In past years, MIT had set a policy to provide graduate housing at 90 percent of the market rate, Benedict said. “That was going to be the benchmark,” he said. “But in the past five to seven years, rents have skyrocketed” while MIT rents have not followed as quickly.

Right now, Nilsson estimates MIT prices are “somewhere at about 70-80 percent fair market rate, compared to apartments in the metro Boston area.”

One “goal for the coming year is to establish a rational rent structure,” Benedict said. “My staff and I have been working on some alternative models establishing rents for NW30. Since I’ve been working with the GSC, I wanted to meet with them first before getting feedback from the community.”

“It’s looking like 90 percent won’t be realistic, but it’s not clear,” Nilsson said. “It seems like the market may start coming down.”

Redefining grad rents complicated

In figuring out a new benchmark for graduate rents that makes sense in today’s market, both Benedict and Nilsson explained that many complex variables come into play. “It’s more an art than it is a science,” Benedict said.

The primary considerations in setting up a rent model are “clearing expenses, providing a sensible price in relation to other grad dorms and the housing market, and maintaining the graduate reserve,” Nilsson said.

While funding for undergraduate dormitories is part of MIT’s capital campaign, Nilsson said, graduate housing is financed by loans or floating public bonds. “Sometimes a donor comes along, but normally [these loans] are paid for by graduate rents,” Nilsson said.

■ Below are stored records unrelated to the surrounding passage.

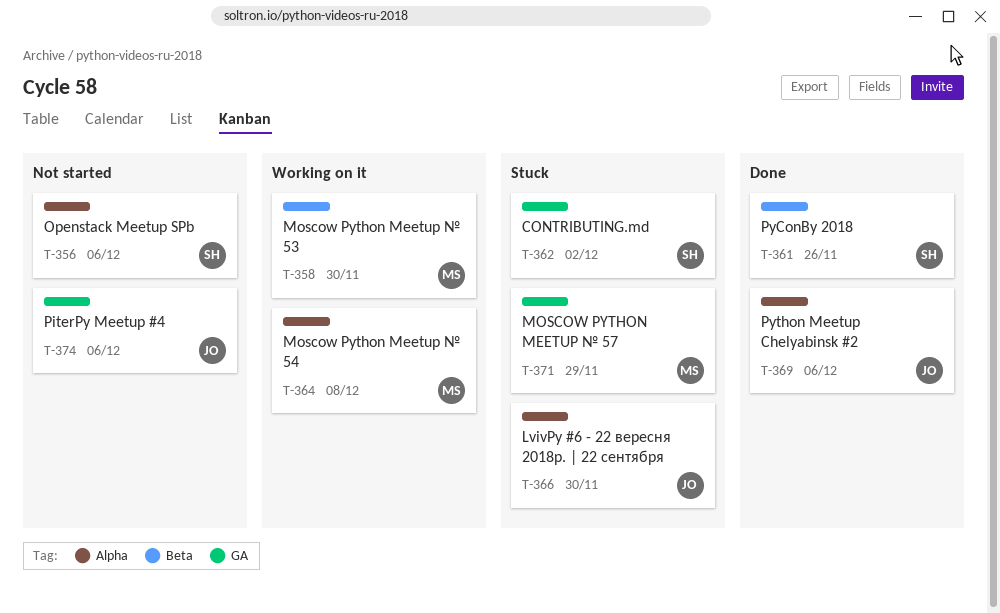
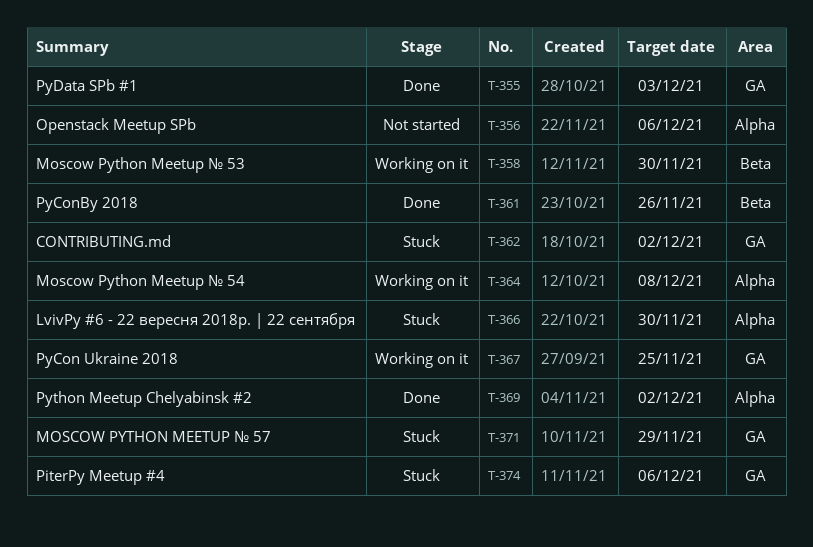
T-355: none -> present
T-367: none -> present
T-369, due: Dec 6 -> Dec 2
T-374, status: Not started -> Stuck

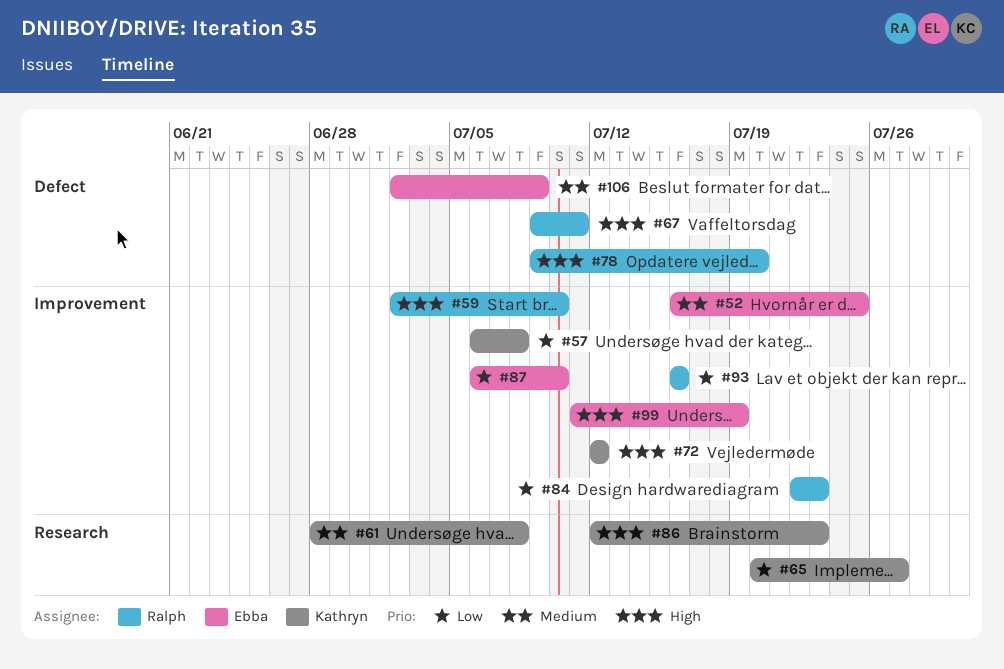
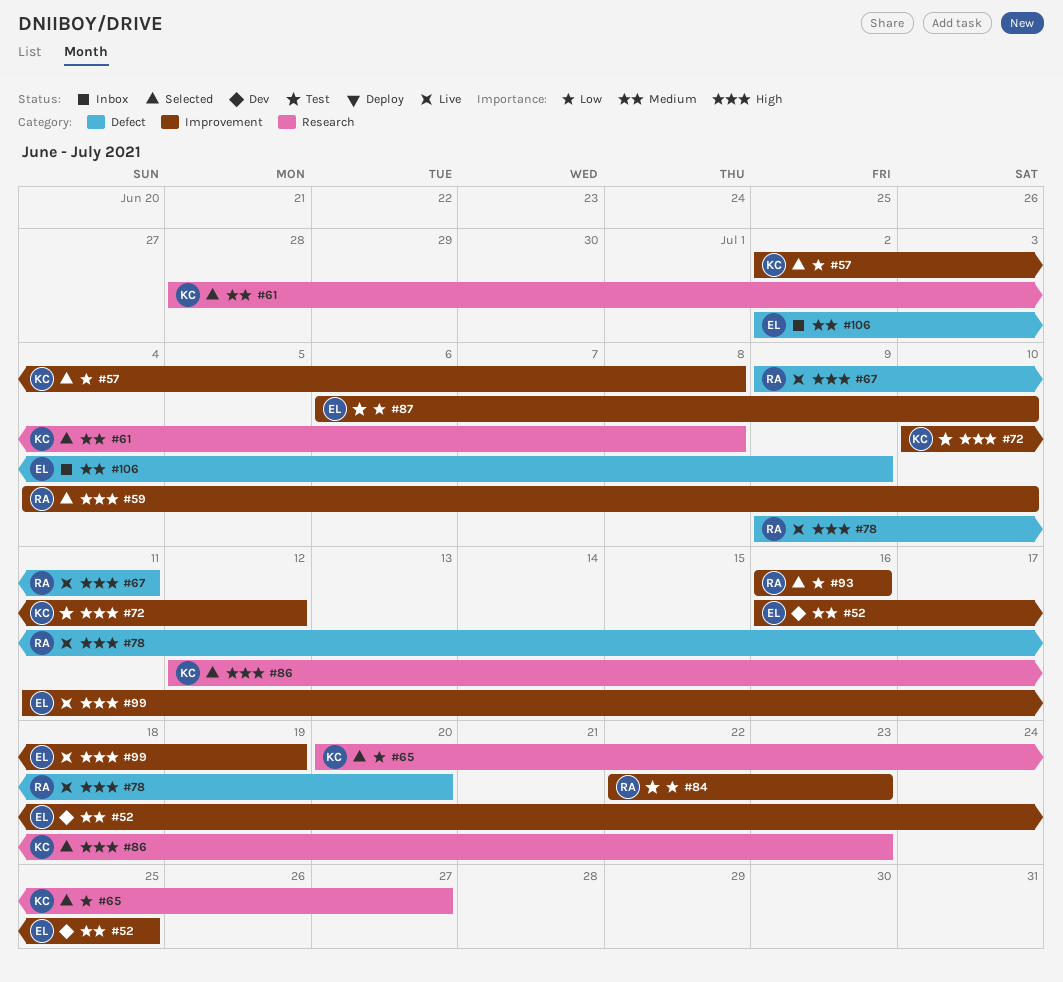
#57, start: Jul 6 -> Jul 2
#59, start: Jul 2 -> Jul 4
#72, start: Jul 12 -> Jul 10

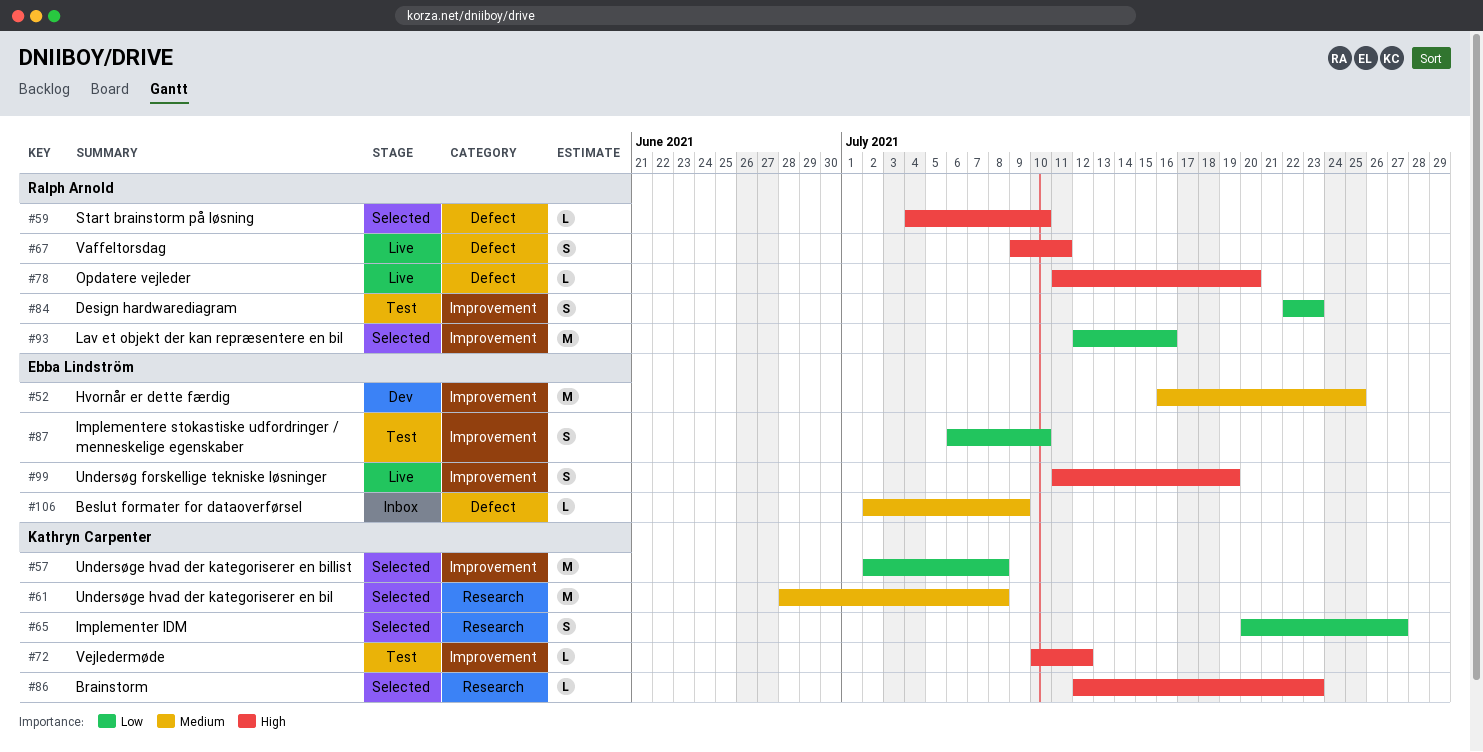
#59, label: Improvement -> Defect
#78, start: Jul 9 -> Jul 11
#93, start: Jul 16 -> Jul 12

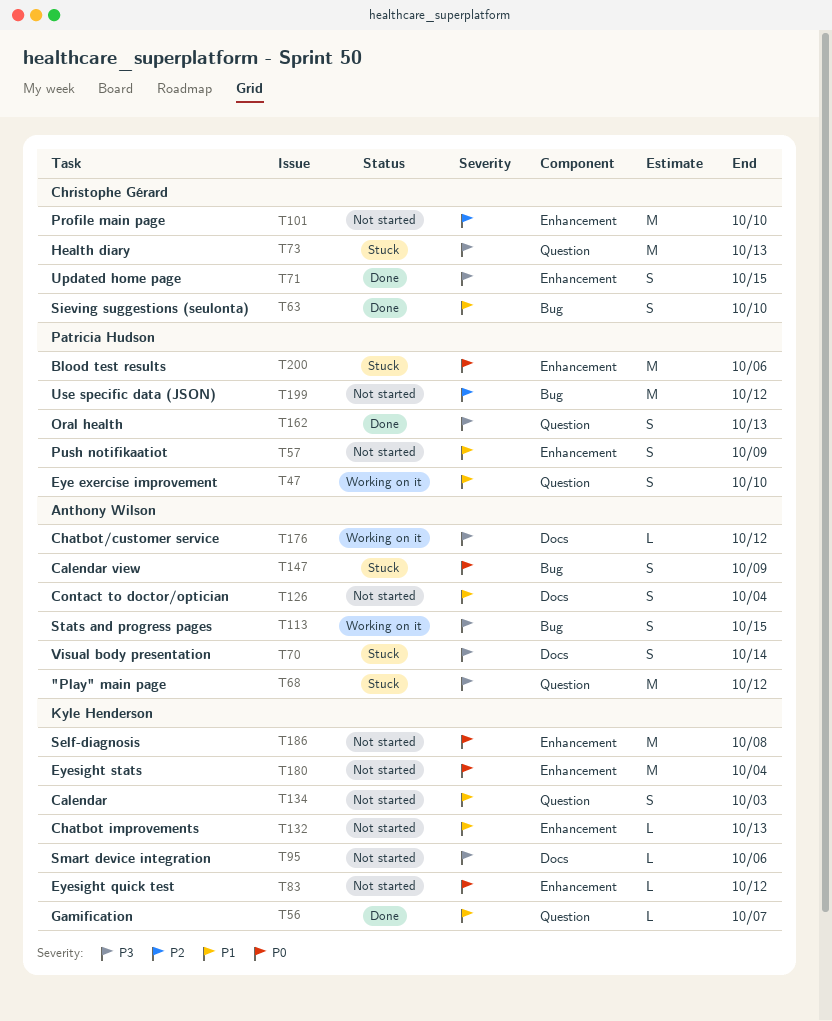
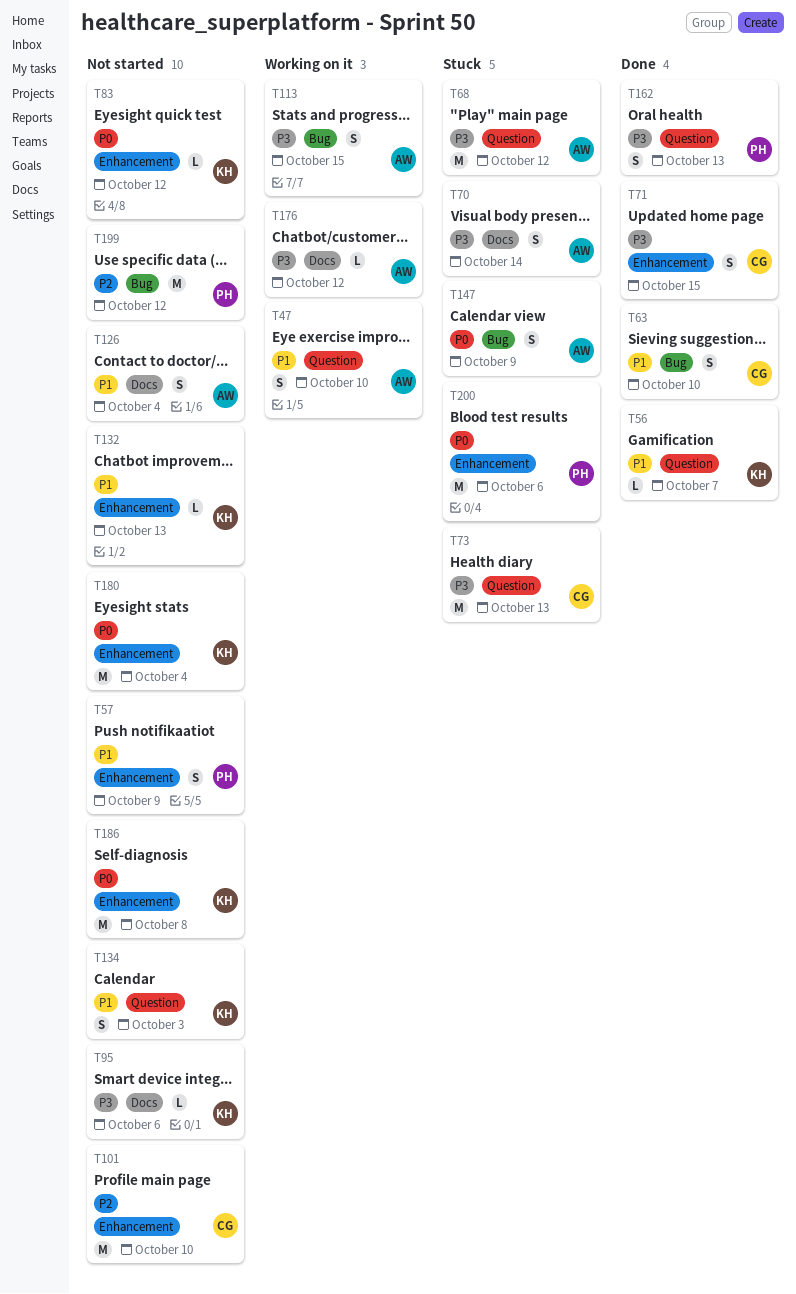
T47, owner: Patricia Hudson -> Anthony Wilson

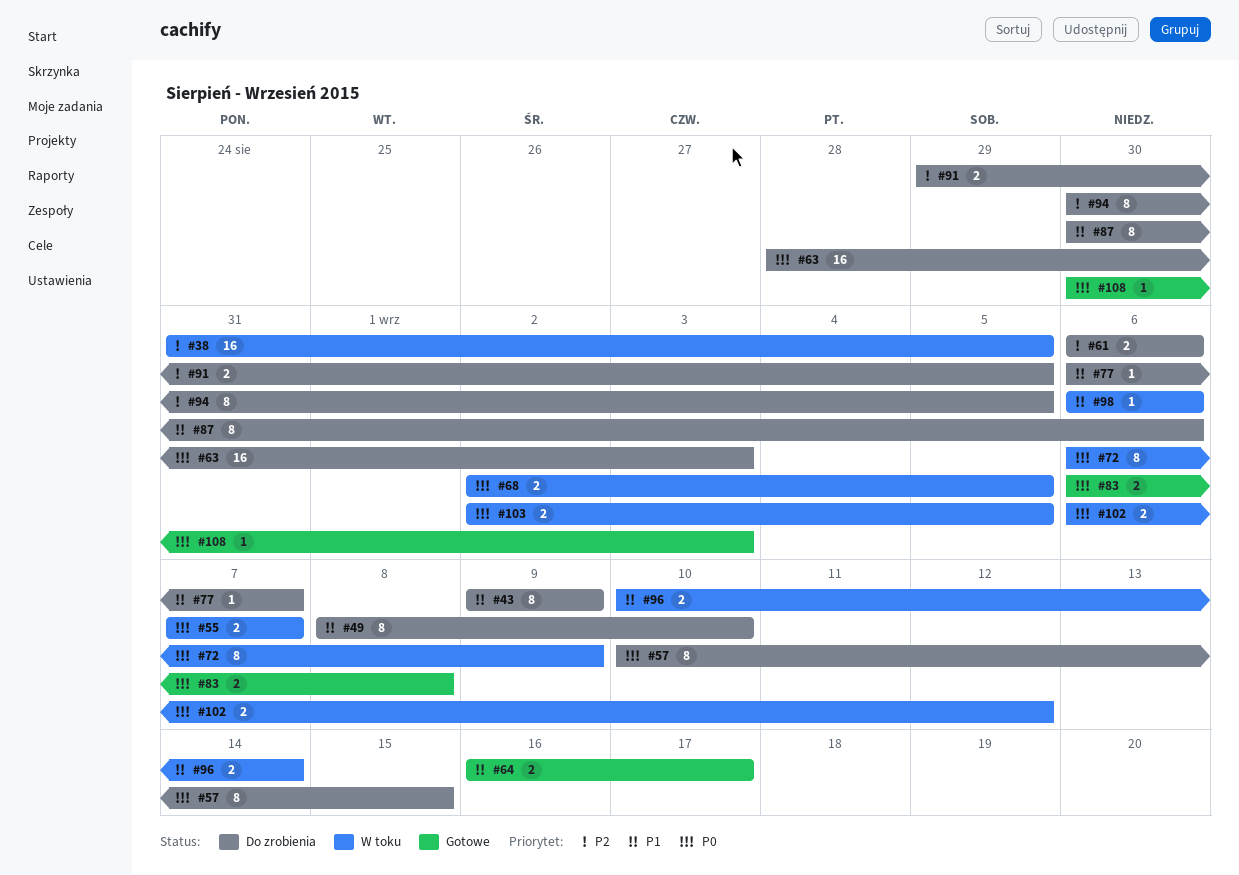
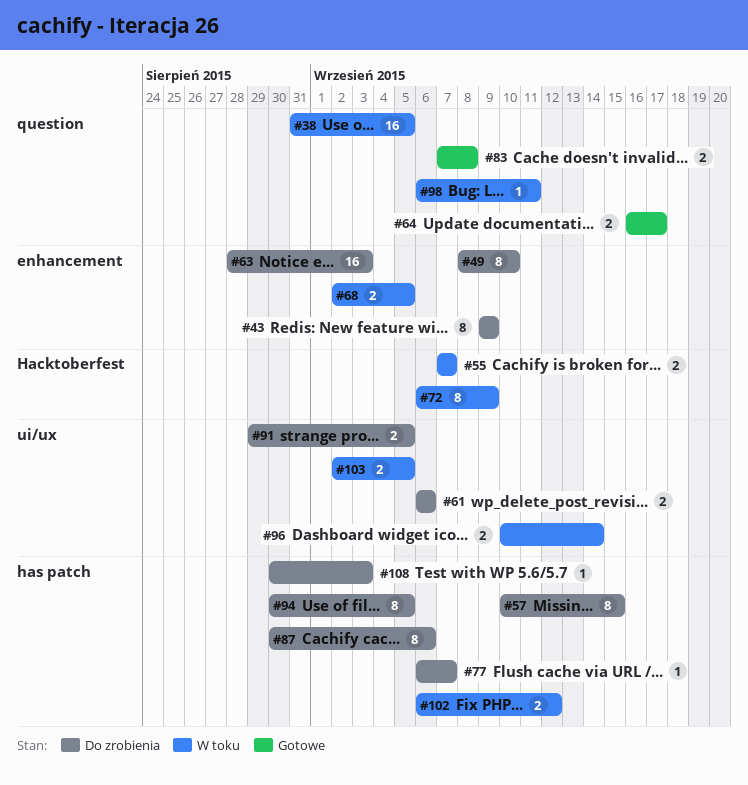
#83, start: Sep 6 -> Sep 7
#98, due: Sep 6 -> Sep 11
#108, status: Gotowe -> Do zrobienia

Rents also pay for each dormitory’s operating expenses, such as repairs, supplies, and labor. “We look at the special projects each building needs,” like kitchen renovations in Ashdown, Nilsson said. Anything left over is put into the graduate reserve, which is used for large projects, new construction, and paying back loans on old construction.

“We also look at where people are living off campus,” Nilsson said. The Housing Office regularly gets listings from landlords in the city for the prices of different types of apartments.

In comparing different apartments, Nilsson notes that “NW30 is new construction, so we take into account what the dorm will offer.” Each efficiency has its own bathroom and kitchenette, and is fully furnished. All utilities, including local phone service, are included.

MIT plans to use NW30 for conference space in the summer. “We look at conference use as another revenue source,” Benedict said.

Kachani said that some of the cost for the $26 million dormitory arose from deferred maintenance because MIT did not maintain the warehouse in previous years. “The cost of the building is $26 million,” he said. “However, how much of this $26 million is deferred maintenance of this building? One has to separate the two and only use the construction costs as an input to the revenue model.”

NW30 to be ready in the fall

Nilsson is excited about the new space for graduate students. “This is a real plus,” she said. “MIT hasn’t added to its housing for graduate students in ten years.”

Currently, MIT is only able to house 30 percent of its graduate students, with about two-thirds of those students living in graduate housing and one-third in undergraduate housing as graduate resident tutors.

Yet “by putting NW30 on line, we can increase the number of grad students we can house on campus,” Nilsson said, “and when we get Sidney-Pacific we will be able to house 50 percent of grad students on campus, and that will be a wonderful thing,” Nilsson said.

Scheduled to open in the fall, NW30’s 120 beds will be included in this year’s graduate housing lottery that ends May 1.

Kachani, a member of the Sidney-Pacific Founder’s Group, said that the group will recommend rents for Sidney-Pacific’s 650-700 beds within the next three months.